- TASK BRIEF -
Put every line of the source text in the entries below into a single numbered list, omitting blank lines and the pictures.

Entries drawn from a collection:
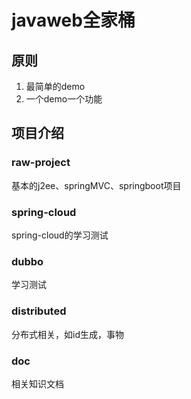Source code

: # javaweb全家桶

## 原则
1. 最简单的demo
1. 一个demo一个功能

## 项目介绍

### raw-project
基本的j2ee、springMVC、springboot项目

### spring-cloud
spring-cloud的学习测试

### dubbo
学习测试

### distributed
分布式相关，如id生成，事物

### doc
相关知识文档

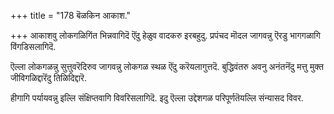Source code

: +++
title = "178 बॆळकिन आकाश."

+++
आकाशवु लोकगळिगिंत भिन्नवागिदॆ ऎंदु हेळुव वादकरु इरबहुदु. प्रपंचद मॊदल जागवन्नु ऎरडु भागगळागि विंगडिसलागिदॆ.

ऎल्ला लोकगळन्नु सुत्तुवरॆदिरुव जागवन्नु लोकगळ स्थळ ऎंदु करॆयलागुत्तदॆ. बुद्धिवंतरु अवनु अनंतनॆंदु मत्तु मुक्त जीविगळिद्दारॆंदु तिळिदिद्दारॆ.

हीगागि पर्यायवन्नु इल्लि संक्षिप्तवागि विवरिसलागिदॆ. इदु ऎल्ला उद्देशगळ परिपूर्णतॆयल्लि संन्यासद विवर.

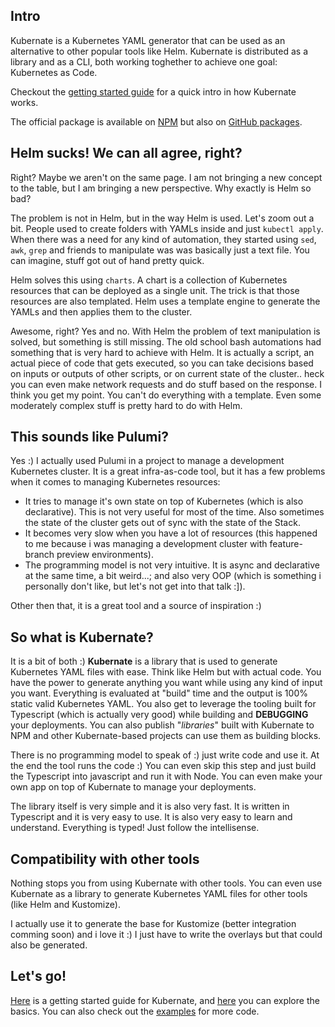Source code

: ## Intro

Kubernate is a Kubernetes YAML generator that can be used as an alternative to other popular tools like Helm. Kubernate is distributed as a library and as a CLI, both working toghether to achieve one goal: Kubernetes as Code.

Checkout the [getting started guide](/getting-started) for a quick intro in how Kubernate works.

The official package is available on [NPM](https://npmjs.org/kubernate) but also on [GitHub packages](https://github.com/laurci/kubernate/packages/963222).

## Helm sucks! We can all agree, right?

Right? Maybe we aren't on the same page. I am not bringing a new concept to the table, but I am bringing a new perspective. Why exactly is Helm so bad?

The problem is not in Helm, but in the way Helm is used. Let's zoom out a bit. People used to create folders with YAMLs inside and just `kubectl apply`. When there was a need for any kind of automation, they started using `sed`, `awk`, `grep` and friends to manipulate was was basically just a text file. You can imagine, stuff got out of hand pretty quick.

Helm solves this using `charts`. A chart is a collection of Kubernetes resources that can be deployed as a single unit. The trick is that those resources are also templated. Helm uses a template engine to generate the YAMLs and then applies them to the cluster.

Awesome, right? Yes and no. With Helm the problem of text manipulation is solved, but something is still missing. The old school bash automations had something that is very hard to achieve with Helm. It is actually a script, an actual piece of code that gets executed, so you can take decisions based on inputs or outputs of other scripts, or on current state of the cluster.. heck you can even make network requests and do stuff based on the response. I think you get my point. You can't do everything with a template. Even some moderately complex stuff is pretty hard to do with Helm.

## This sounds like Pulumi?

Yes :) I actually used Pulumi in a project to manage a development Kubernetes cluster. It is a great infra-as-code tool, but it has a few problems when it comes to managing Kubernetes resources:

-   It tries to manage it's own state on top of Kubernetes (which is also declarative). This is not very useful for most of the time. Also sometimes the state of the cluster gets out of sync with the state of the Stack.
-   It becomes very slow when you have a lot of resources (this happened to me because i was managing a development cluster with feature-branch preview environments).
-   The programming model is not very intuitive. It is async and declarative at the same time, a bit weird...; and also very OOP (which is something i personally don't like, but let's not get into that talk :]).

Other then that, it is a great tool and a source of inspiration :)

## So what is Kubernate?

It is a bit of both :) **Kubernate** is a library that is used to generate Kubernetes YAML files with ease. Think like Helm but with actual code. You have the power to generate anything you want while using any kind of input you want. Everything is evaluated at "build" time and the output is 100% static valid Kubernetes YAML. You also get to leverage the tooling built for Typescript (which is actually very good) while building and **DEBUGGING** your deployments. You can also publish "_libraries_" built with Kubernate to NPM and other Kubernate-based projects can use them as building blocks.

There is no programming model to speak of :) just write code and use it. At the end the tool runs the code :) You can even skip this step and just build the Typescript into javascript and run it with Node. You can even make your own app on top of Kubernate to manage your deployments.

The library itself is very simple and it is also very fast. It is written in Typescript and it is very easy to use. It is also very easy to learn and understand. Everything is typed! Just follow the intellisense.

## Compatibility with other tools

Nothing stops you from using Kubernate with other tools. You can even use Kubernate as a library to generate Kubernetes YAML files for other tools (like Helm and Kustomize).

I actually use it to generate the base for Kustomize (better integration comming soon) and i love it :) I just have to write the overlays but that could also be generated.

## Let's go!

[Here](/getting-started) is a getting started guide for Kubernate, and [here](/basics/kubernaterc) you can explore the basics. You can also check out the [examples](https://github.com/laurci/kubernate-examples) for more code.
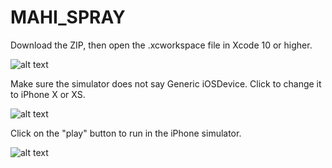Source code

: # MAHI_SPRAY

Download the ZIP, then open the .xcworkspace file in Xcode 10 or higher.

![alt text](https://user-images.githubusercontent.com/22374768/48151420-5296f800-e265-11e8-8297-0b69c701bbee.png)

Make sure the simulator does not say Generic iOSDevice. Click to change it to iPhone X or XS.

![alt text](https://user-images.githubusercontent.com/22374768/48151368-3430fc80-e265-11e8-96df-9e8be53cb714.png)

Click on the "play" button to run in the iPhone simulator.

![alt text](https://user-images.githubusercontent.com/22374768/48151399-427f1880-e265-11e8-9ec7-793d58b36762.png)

- RESULT BELOW -
1. Source code
2. : # javaweb全家桶
3. ## 原则
4. 1. 最简单的demo
5. 1. 一个demo一个功能
6. ## 项目介绍
7. ### raw-project
8. 基本的j2ee、springMVC、springboot项目
9. ### spring-cloud
10. spring-cloud的学习测试
11. ### dubbo
12. 学习测试
13. ### distributed
14. 分布式相关，如id生成，事物
15. ### doc
16. 相关知识文档
17. Source code
18. : +++
19. title = "178 बॆळकिन आकाश."
20. +++
21. आकाशवु लोकगळिगिंत भिन्नवागिदॆ ऎंदु हेळुव वादकरु इरबहुदु. प्रपंचद मॊदल जागवन्नु ऎरडु भागगळागि विंगडिसलागिदॆ.
22. ऎल्ला लोकगळन्नु सुत्तुवरॆदिरुव जागवन्नु लोकगळ स्थळ ऎंदु करॆयलागुत्तदॆ. बुद्धिवंतरु अवनु अनंतनॆंदु मत्तु मुक्त जीविगळिद्दारॆंदु तिळिदिद्दारॆ.
23. हीगागि पर्यायवन्नु इल्लि संक्षिप्तवागि विवरिसलागिदॆ. इदु ऎल्ला उद्देशगळ परिपूर्णतॆयल्लि संन्यासद विवर.
24. Source code
25. : ## Intro
26. Kubernate is a Kubernetes YAML generator that can be used as an alternative to other popular tools like Helm. Kubernate is distributed as a library and as a CLI, both working toghether to achieve one goal: Kubernetes as Code.
27. Checkout the [getting started guide](/getting-started) for a quick intro in how Kubernate works.
28. The official package is available on [NPM](https://npmjs.org/kubernate) but also on [GitHub packages](https://github.com/laurci/kubernate/packages/963222).
29. ## Helm sucks! We can all agree, right?
30. Right? Maybe we aren't on the same page. I am not bringing a new concept to the table, but I am bringing a new perspective. Why exactly is Helm so bad?
31. The problem is not in Helm, but in the way Helm is used. Let's zoom out a bit. People used to create folders with YAMLs inside and just `kubectl apply`. When there was a need for any kind of automation, they started using `sed`, `awk`, `grep` and friends to manipulate was was basically just a text file. You can imagine, stuff got out of hand pretty quick.
32. Helm solves this using `charts`. A chart is a collection of Kubernetes resources that can be deployed as a single unit. The trick is that those resources are also templated. Helm uses a template engine to generate the YAMLs and then applies them to the cluster.
33. Awesome, right? Yes and no. With Helm the problem of text manipulation is solved, but something is still missing. The old school bash automations had something that is very hard to achieve with Helm. It is actually a script, an actual piece of code that gets executed, so you can take decisions based on inputs or outputs of other scripts, or on current state of the cluster.. heck you can even make network requests and do stuff based on the response. I think you get my point. You can't do everything with a template. Even some moderately complex stuff is pretty hard to do with Helm.
34. ## This sounds like Pulumi?
35. Yes :) I actually used Pulumi in a project to manage a development Kubernetes cluster. It is a great infra-as-code tool, but it has a few problems when it comes to managing Kubernetes resources:
36. -   It tries to manage it's own state on top of Kubernetes (which is also declarative). This is not very useful for most of the time. Also sometimes the state of the cluster gets out of sync with the state of the Stack.
37. -   It becomes very slow when you have a lot of resources (this happened to me because i was managing a development cluster with feature-branch preview environments).
38. -   The programming model is not very intuitive. It is async and declarative at the same time, a bit weird...; and also very OOP (which is something i personally don't like, but let's not get into that talk :]).
39. Other then that, it is a great tool and a source of inspiration :)
40. ## So what is Kubernate?
41. It is a bit of both :) **Kubernate** is a library that is used to generate Kubernetes YAML files with ease. Think like Helm but with actual code. You have the power to generate anything you want while using any kind of input you want. Everything is evaluated at "build" time and the output is 100% static valid Kubernetes YAML. You also get to leverage the tooling built for Typescript (which is actually very good) while building and **DEBUGGING** your deployments. You can also publish "_libraries_" built with Kubernate to NPM and other Kubernate-based projects can use them as building blocks.
42. There is no programming model to speak of :) just write code and use it. At the end the tool runs the code :) You can even skip this step and just build the Typescript into javascript and run it with Node. You can even make your own app on top of Kubernate to manage your deployments.
43. The library itself is very simple and it is also very fast. It is written in Typescript and it is very easy to use. It is also very easy to learn and understand. Everything is typed! Just follow the intellisense.
44. ## Compatibility with other tools
45. Nothing stops you from using Kubernate with other tools. You can even use Kubernate as a library to generate Kubernetes YAML files for other tools (like Helm and Kustomize).
46. I actually use it to generate the base for Kustomize (better integration comming soon) and i love it :) I just have to write the overlays but that could also be generated.
47. ## Let's go!
48. [Here](/getting-started) is a getting started guide for Kubernate, and [here](/basics/kubernaterc) you can explore the basics. You can also check out the [examples](https://github.com/laurci/kubernate-examples) for more code.
49. Source code
50. : # MAHI_SPRAY
51. Download the ZIP, then open the .xcworkspace file in Xcode 10 or higher.
52. ![alt text](https://user-images.githubusercontent.com/22374768/48151420-5296f800-e265-11e8-8297-0b69c701bbee.png)
53. Make sure the simulator does not say Generic iOSDevice. Click to change it to iPhone X or XS.
54. ![alt text](https://user-images.githubusercontent.com/22374768/48151368-3430fc80-e265-11e8-96df-9e8be53cb714.png)
55. Click on the "play" button to run in the iPhone simulator.
56. ![alt text](https://user-images.githubusercontent.com/22374768/48151399-427f1880-e265-11e8-9ec7-793d58b36762.png)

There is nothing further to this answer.